• [Given exercise]:
Copy out the entries below with every "scientific name" renamed to "taxon name", keeping all other lines unchanged and omitting the pictures.

• [Input material]:
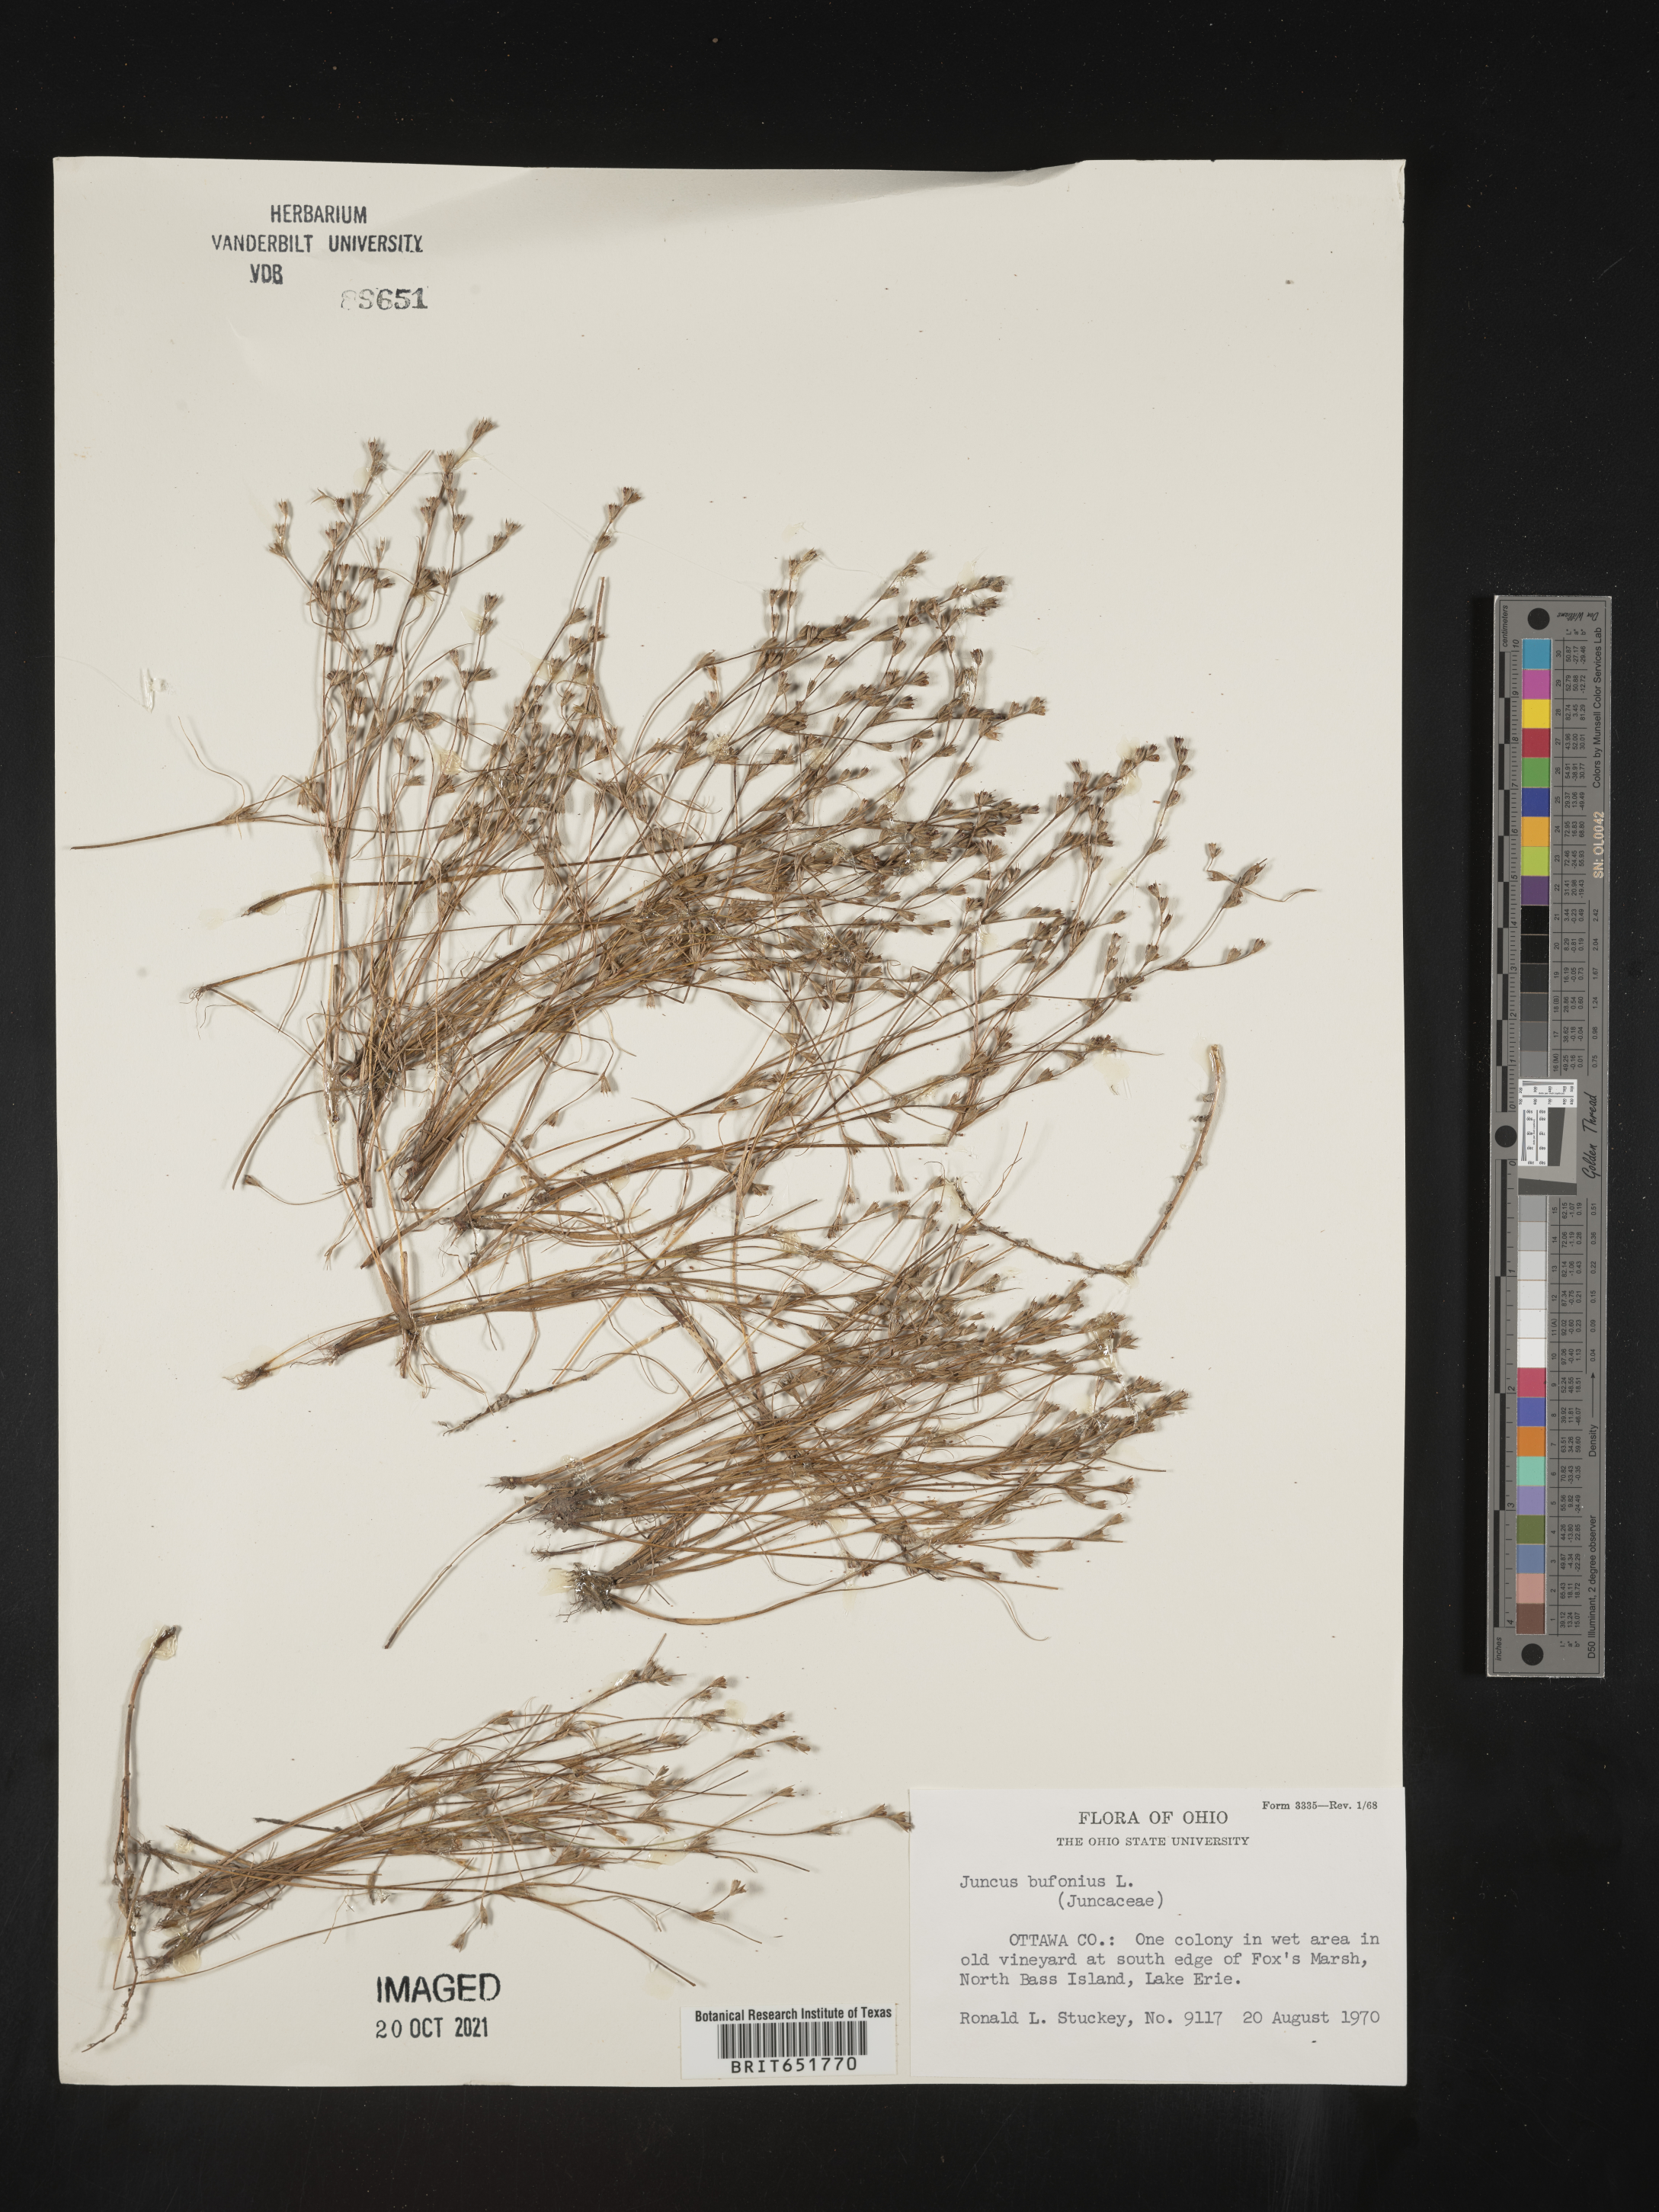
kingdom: Plantae
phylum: Tracheophyta
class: Liliopsida
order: Poales
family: Juncaceae
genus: Juncus
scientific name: Juncus bufonius
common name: Toad rush
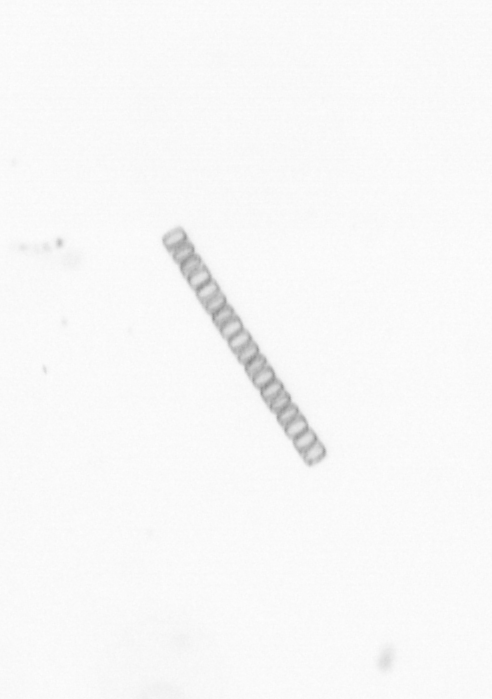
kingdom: Chromista
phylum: Ochrophyta
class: Bacillariophyceae
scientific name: Bacillariophyceae
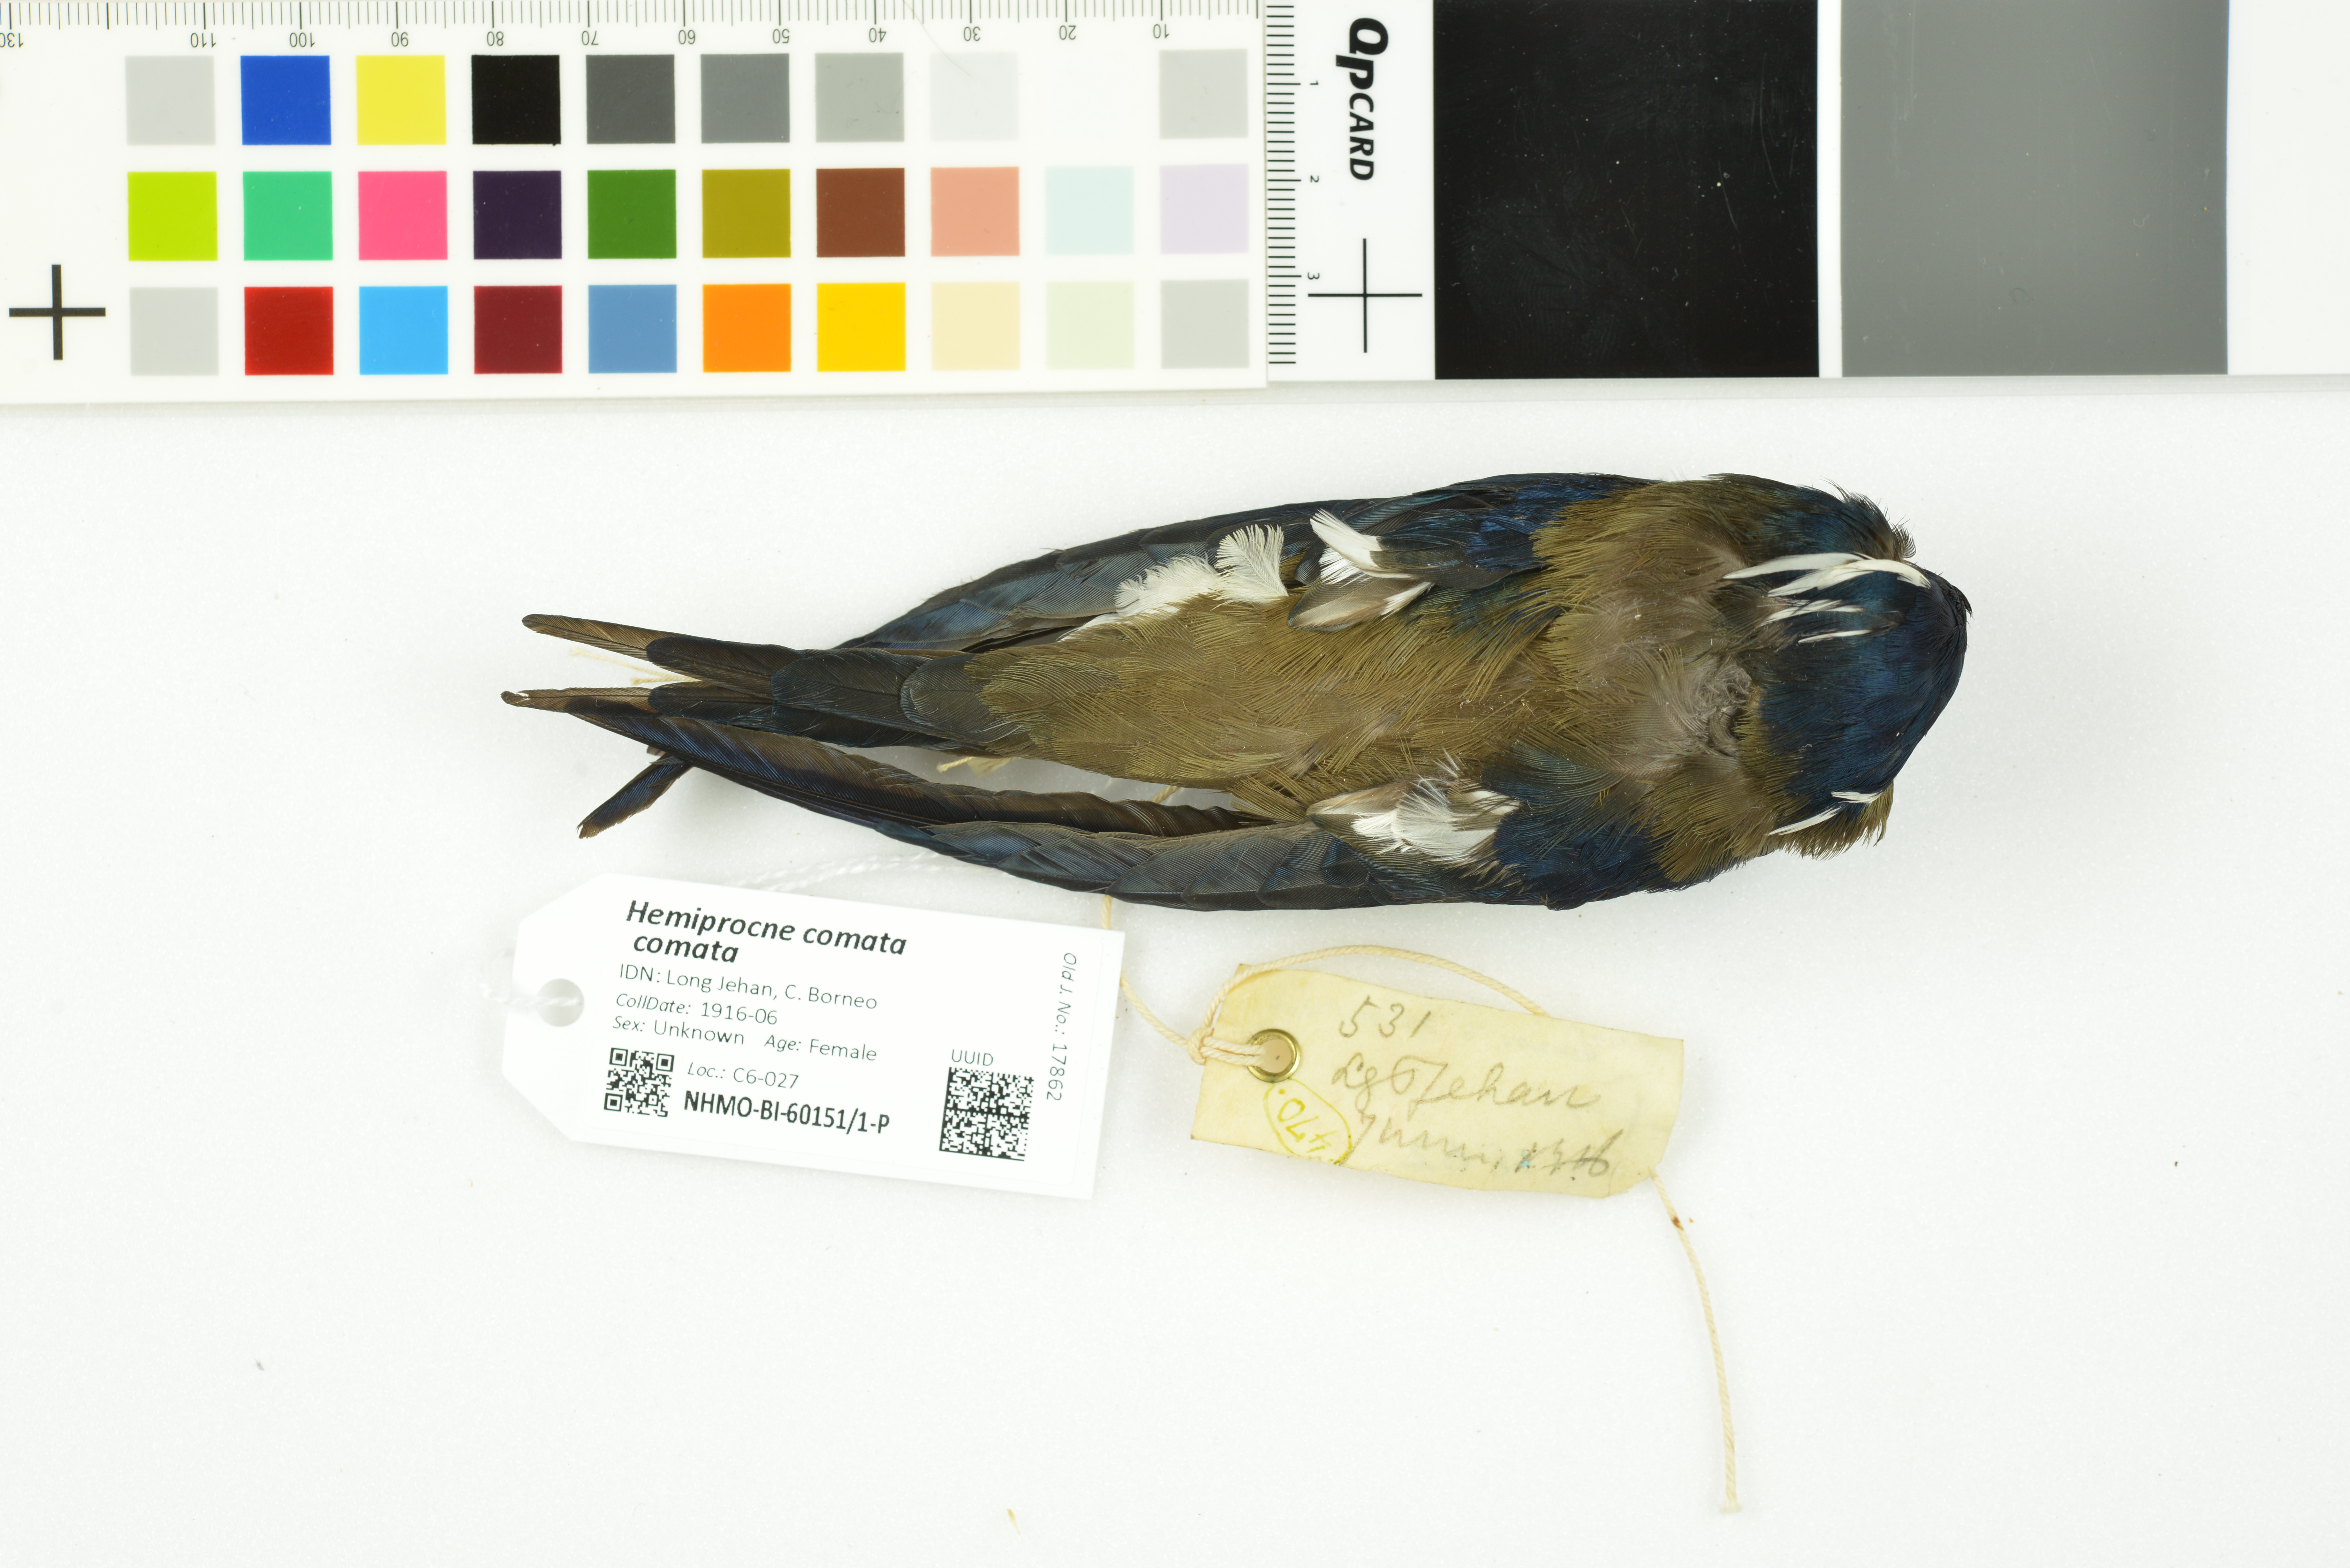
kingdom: Animalia
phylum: Chordata
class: Aves
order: Apodiformes
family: Hemiprocnidae
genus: Hemiprocne
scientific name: Hemiprocne comata
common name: Whiskered treeswift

• [Worked answer]:
kingdom: Plantae
phylum: Tracheophyta
class: Liliopsida
order: Poales
family: Juncaceae
genus: Juncus
taxon name: Juncus bufonius
common name: Toad rush
kingdom: Chromista
phylum: Ochrophyta
class: Bacillariophyceae
taxon name: Bacillariophyceae
kingdom: Animalia
phylum: Chordata
class: Aves
order: Apodiformes
family: Hemiprocnidae
genus: Hemiprocne
taxon name: Hemiprocne comata
common name: Whiskered treeswift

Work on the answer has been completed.